Kenneth Noland was born in Ashville, North Carolina. After serving in the Air Force during WWII, he returned to North Carolina to study art at Black Mountain College. There he studied under geometric abstractionist, Josef Albers and was introduced to Bauhaus color theory. This influenced his attraction to geometric form and vivid color that would distinguish his work.
In 1948, Noland traveled to Paris and began to exhibit his work. He was exposed to Henri Matisse and how he used color. This helped Kenneth Noland to develop what he called “color structure”. When he returned to the United States, he worked in Washington D.C. as a teacher. He met and befriended Artist Morris Lewis, who was teaching at Washington Workshop Center of the Arts. They both adopted the “soak stain” technique of allowing thinned paint to soak into an unprimed canvas after meeting Helen Frankenthaler. Seeing how she dripped paint to allow for a more automated gestural effect helped push their work in new directions. In mid-50s, he was exhibiting in important shows in New York, including Clement Greenberg’s “Emerging Talent” show at Kootz Gallery in Manhattan in 1954.

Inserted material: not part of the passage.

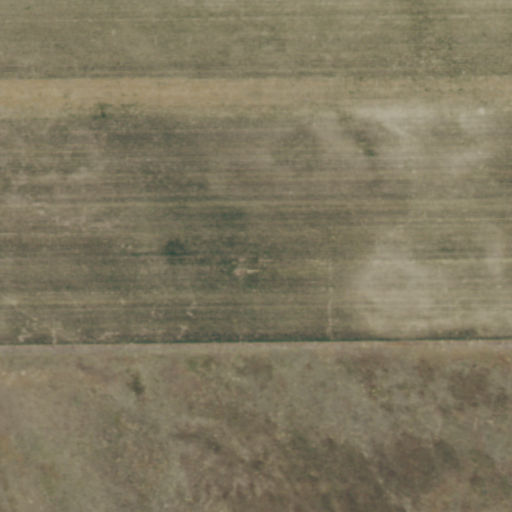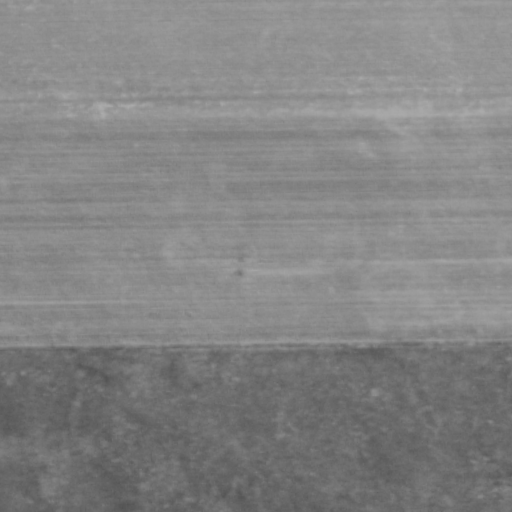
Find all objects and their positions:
crop: (255, 172)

In the 1960s, Kenneth Noland began creating oval color field paintings. From there he added other shapes for which he would become known for, including circles (or targets as he called them), chevrons, stripes and he pioneered the use of shaped canvases. By the mid-60’s, he moved out of New York to a farm, formally owned by Robert Frost, in Vermont. In 1977, he was given a retrospective show at the Solomon R. Guggenheim Museum. Another solo exhibition was held there in 2010. Kenneth Noland made a significant contribution to the American Modernist and Abstract art movement. His work in numerous private and public collections throughout the world.